I never am a religious type of person. I don't go to church regularly. I pray yes, usually everyday. But praying with other people, that's something i really am not good at. I
I can still remember when i was still a child... around 8 or 9 years old. I used to pray before going to bed. I pray in front of our altar, kneeling down. One time, i went home late after watching a variety show during one of our fiesta-related nightly entertainment. So after closing the door, i readily do my usual prayer ritual in front of the altar. I kneel down and utter a silent prayer. Halfway through my prayers, i heard my sister say laughingly, "hey what are you doing there?" I don't understand, but right that moment i felt my hair stand and my blood rushed to my face because of embarrasment. Because the lampara then only gives a very dim light, i failed to see my sister who is sleeping right below the altar. Ever since that night, i never am really comfortable making the sign of the cross in public.
That incident was further reenforced, not so long after that incident, when i came across a Bible passage talking about praying in the silence of one's own room and shying away from being like those hypocrites who prays inside synagogues so that others may appreciate what they do.

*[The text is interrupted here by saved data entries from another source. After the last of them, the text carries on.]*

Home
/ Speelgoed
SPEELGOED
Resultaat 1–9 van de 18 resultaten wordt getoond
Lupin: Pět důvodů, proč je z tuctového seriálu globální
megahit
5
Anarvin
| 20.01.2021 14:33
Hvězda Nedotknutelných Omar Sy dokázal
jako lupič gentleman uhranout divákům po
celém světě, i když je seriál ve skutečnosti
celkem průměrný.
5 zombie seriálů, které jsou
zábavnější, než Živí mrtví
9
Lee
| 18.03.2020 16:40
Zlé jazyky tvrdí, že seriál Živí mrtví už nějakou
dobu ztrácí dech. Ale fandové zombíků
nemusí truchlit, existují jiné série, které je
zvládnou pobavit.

Since then i always prefer to have my prayers at the privacy of my thoughts. It even went to the extreme of me feeling ashamed if somebody sees me make the sign of the cross inside the church. Quite sick right? We'll I really can't help if the hairs on my nape and arms would stand everytime i felt someone looking at me while i made the sign of the cross. I always reacted that way, until one time i have consciously return to that one night incident via a simple chitchat with a teacher friend.
Slowly, after that chat i again started to feel normally when doing my sign of the cross in public. However, even after the conscious realization of the cause of that not so normal reaction, i always shied away from leading a prayer. No one really can forced me to lead even a simple prayer of thanksgiving before eating. Even in the classroom, i can always find reason not to lead the prayer before the class started. I do pray, but never aloud.
But things happen. Without us even realizing it, the right time and moment will come and you are forced to face your fears. I never thought the day would come that i would lead a prayer with other people in attendance. And what a time it is. My first prayer was made with a corporate CEO.
We'll, God really knows how to give you a nice moment. Making sure that your first try--after a long time--of uttering His name in public will surely be well attended.